Tip: Only download software from official websites or reputable app stores. Avoid downloading from unfamiliar websites or links in emails

Use A Scanner 

In the third solution, we will use a scanner to ensure malware apps are already installed on your computer. The scanner we are using is HitmanPro. Follow the instructions as given in the steps below:  

  1. Download and Install Scanner: First, download HitmanPro on your PC > After downloading, double-click “hitmanpro.exe” (32-bit) or “hitmanpro_x64.exe” (64-bit) to install the program > Accept any User Account Control prompts by clicking “Yes” > “Next.
    Image of hitman pro checking malware
    Next – (Image by Tech4Gamers)
  2. Scan: After the scan, a list of detected malware will be displayed. Click “Next” to remove them.
    Image of Activate free license
    Activate free license – (Image by Tech4Gamers)
  3. Activate free License:  the free 30-day trial by clicking “Activate free license” to remove the malicious files.
  4. Reboot your system: Once malware removal is done, a screen will show the removed programs’ status. Click “Next” > “Reboot” > “Close.”

On Quora users were discussing using a Scanner to solve this issue as many others have tried to use different methods to get around this particular issue. I have tried this and the issue seems to be gone. 


Conclusion

In tackling the deceptive “Your PC is At Risk Update it Now” scam, it’s evident that such fraudulent notifications threaten users with phishing and malware. Widespread reports underscore the urgency of awareness. My journey in addressing this scam involved browser resets, anti-malware installation, and scanning with HitmanPro—all effective measures. By staying informed and employing reliable security tools, users can safeguard their PCs from potential threats and maintain a secure digital environment.

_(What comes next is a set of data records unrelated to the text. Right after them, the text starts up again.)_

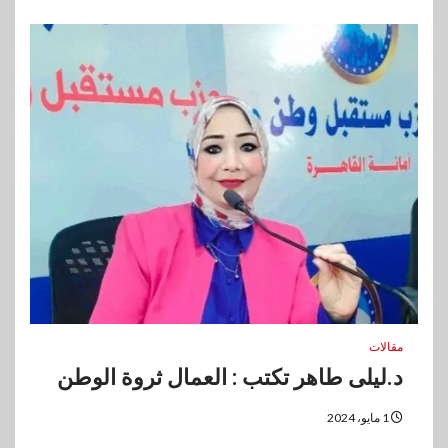
مقالات
د.ليلى طاهر تكتب : العمال ثروة الوطن
1 مايو، 2024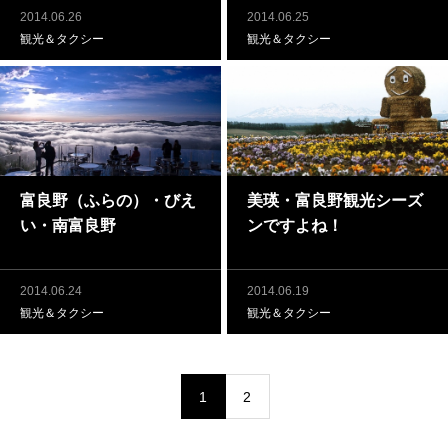
2014.06.26
2014.06.25
観光＆タクシー
観光＆タクシー
富良野（ふらの）・びえ
美瑛・富良野観光シーズ
い・南富良野
ンですよね！
2014.06.24
2014.06.19
観光＆タクシー
観光＆タクシー
1
2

Frequently Asked Questions

Is there a scam saying your computer is locked?

The “Your Computer Has Been Locked” fake alert is a scam masquerading as Microsoft or Apple notifications. Its purpose is to deceive users into believing their computer has crashed or a virus is present, aiming to induce panic. This ruse intends to prompt individuals to call the provided phone numbers for supposed support, which is part of the scam’s scheme.

Is your PC infected with 5 viruses a scam?

The “Your PC Is Infected With 5 Viruses” alert is a deceptive browser-based scam. It aims to convince users that their computer’s antivirus scan (e.g., McAfee, Norton, Avira) has identified viruses, urging them to renew their antivirus subscription to eliminate the supposed threats. This is a ploy to manipulate users into purchasing unnecessary services.